Выбрать главу

– Uścisk dłoni – powtórzył Myron. – Powinnaś pisać teksty na kartki z życzeniami.

– Ja tylko mówię, jak jest. Cywilizacje przeszłości, znacznie przewyższające nas intelektualnie, rozumiały, że uciechy cielesne nie są grzechem. Skojarzenie erotyki z poczuciem winy to nowożytna, absurdalna fiksacja. Koncepcja łącząca seks z posiadaniem jest spadkiem po surowych purytanach, którzy chcieli zachować kontrolę nad swoją główną własnością, żoną.

Historiozofka, pomyślał Myron. Jak miło.

– Gdzie jest napisane, że dwoje ludzi, którzy nie są w sobie zakochani, nie może osiągnąć szczytów fizycznej ekstazy? – ciągnęła. – Przecież to absurd! Idiotyzm!

– Być może. Ale ja i tak mówię pas, dzięki.

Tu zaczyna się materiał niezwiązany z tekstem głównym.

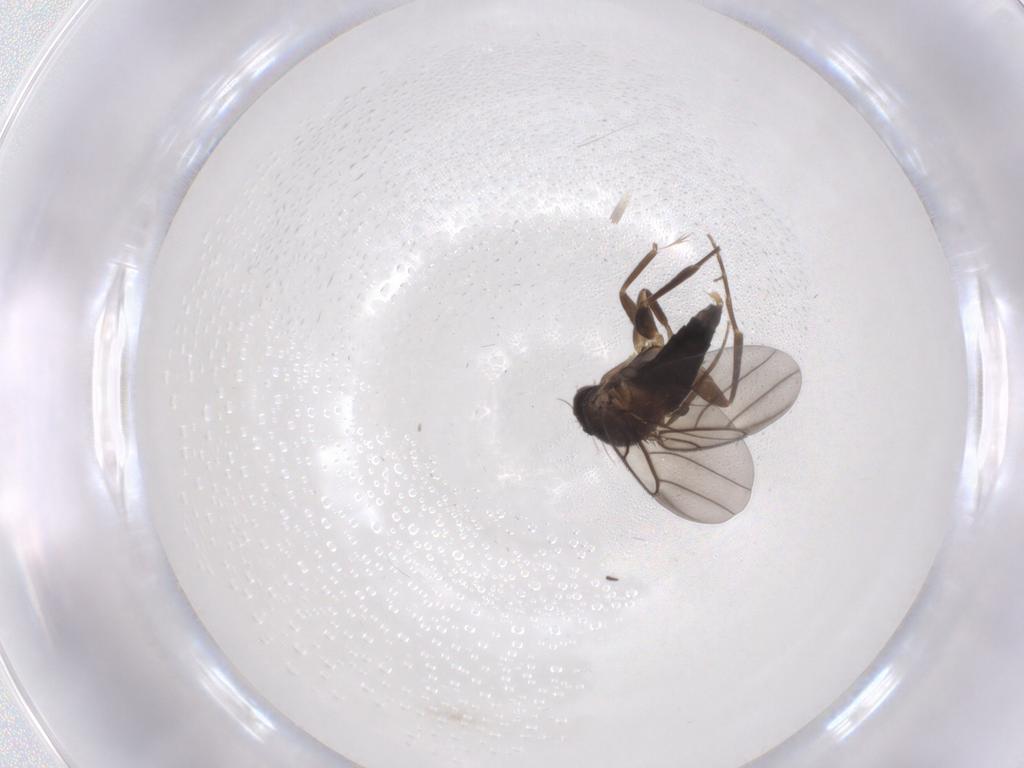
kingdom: Animalia
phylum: Arthropoda
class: Insecta
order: Diptera
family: Phoridae
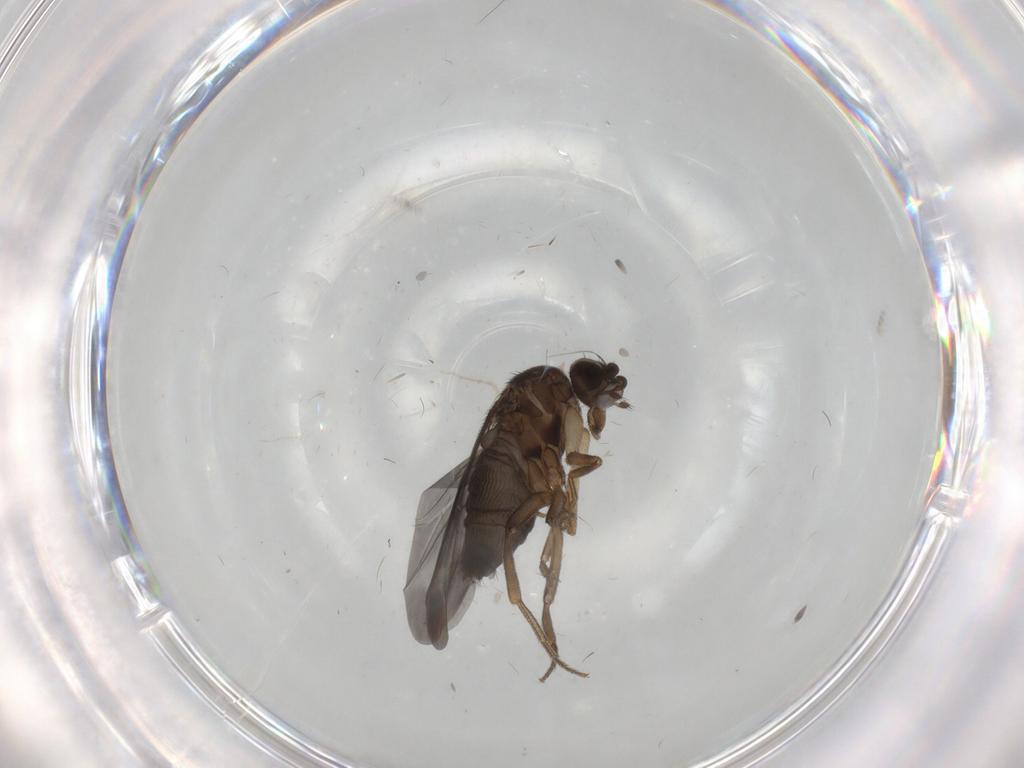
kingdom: Animalia
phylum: Arthropoda
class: Insecta
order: Diptera
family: Phoridae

Wzruszyła ramionami w geście, jak chcesz.

– T.C. będzie bardzo zawiedziony – powiedziała.

– Jakoś to przeżyje.

– No cóż – odezwała się po chwili. – Pora wmieszać się w tłum. Miło się z tobą rozmawiało, Myron.

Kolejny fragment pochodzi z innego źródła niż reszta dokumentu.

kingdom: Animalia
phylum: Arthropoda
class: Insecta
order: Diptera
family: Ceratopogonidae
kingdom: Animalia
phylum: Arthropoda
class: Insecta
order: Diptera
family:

– To było niezapomniane przeżycie – odparł.

Myron również wmieszał się w tłum. Jakiś czas spędził z Leonem White’em. Leon przedstawił mu swoją żonę, blond seksbombę imieniem Fiona. Jak wyjętą z „Playboya”. Należała do kobiet, które najzwyklejszą rozmowę zamieniają w długą grę dwuznaczników. Miała matowy głos i była tak nawykła do rozsiewania powabów, że nie bardzo wiedziała, kiedy zaniechać siewu. Po krótkiej pogawędce przeprosił ich i odszedł.

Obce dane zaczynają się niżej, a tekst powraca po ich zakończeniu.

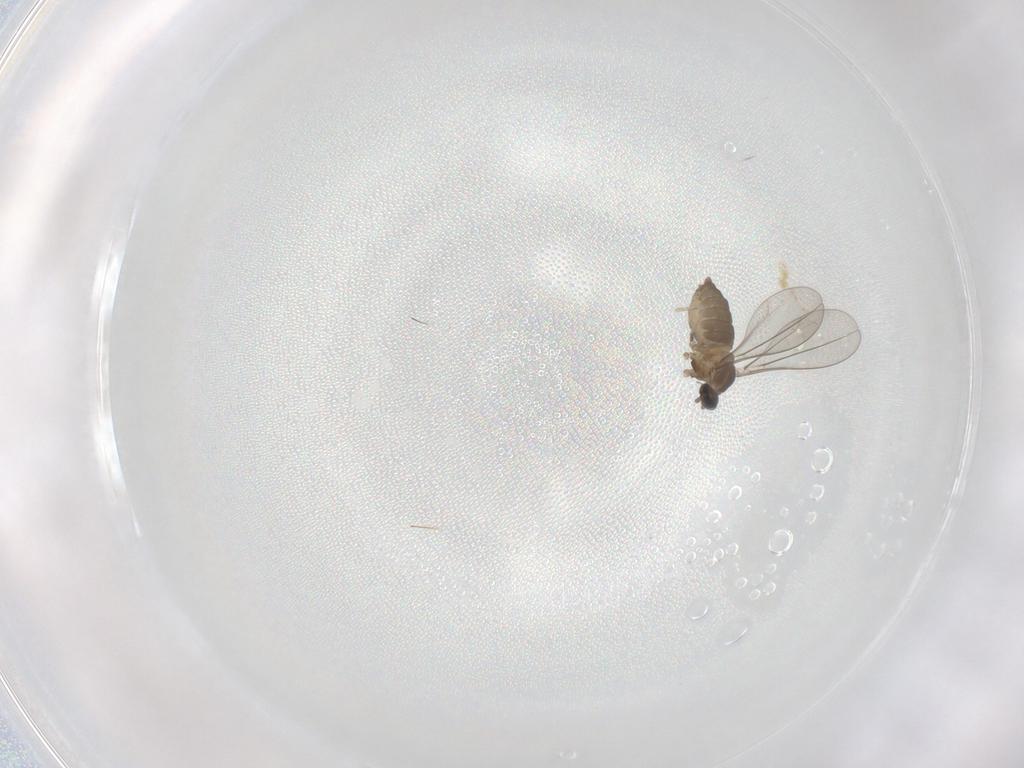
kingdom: Animalia
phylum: Arthropoda
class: Insecta
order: Diptera
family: Cecidomyiidae
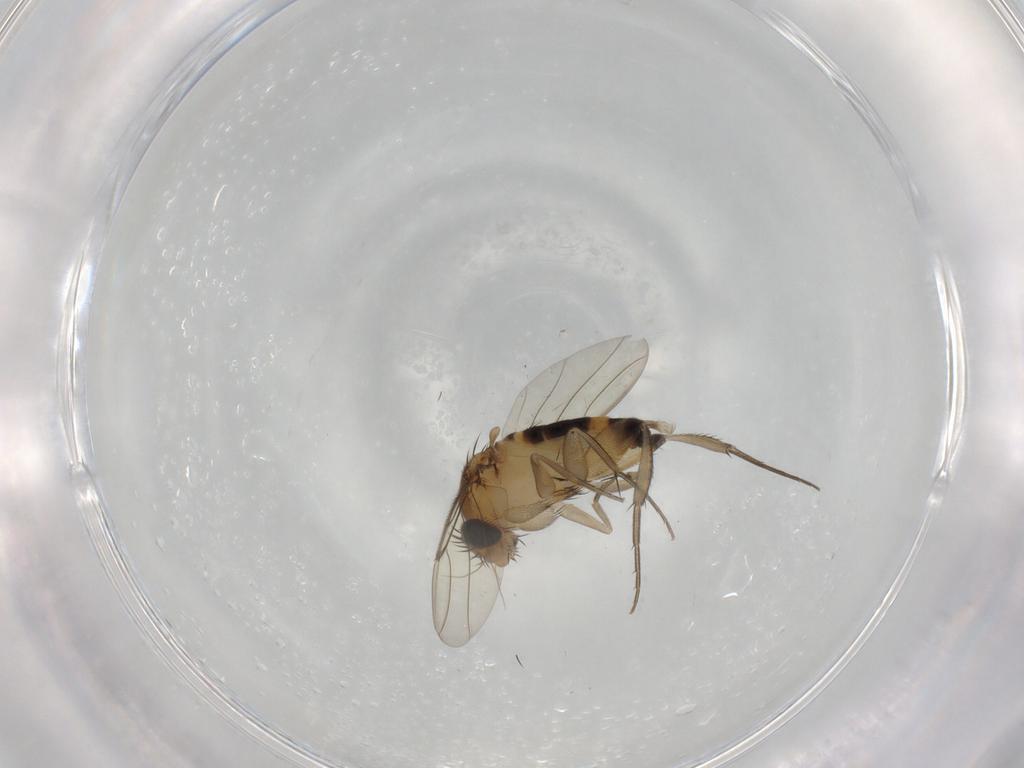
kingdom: Animalia
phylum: Arthropoda
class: Insecta
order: Diptera
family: Phoridae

Od barmana usłyszał, że w barku nie ma yoo – hoo. Wziął więc oranginę. Nie sodówkę z sokiem pomarańczowym, oranginę! Jak europejsko! Łyknął. Smakowało.

Ktoś klepnął go w plecy. T.C. W białych skórzanych spodniach, takiejż kamizelce, bez koszuli, za to w ciemnych okularach wyglądał jak model z magazynu „Gentelman’s Quaterly”.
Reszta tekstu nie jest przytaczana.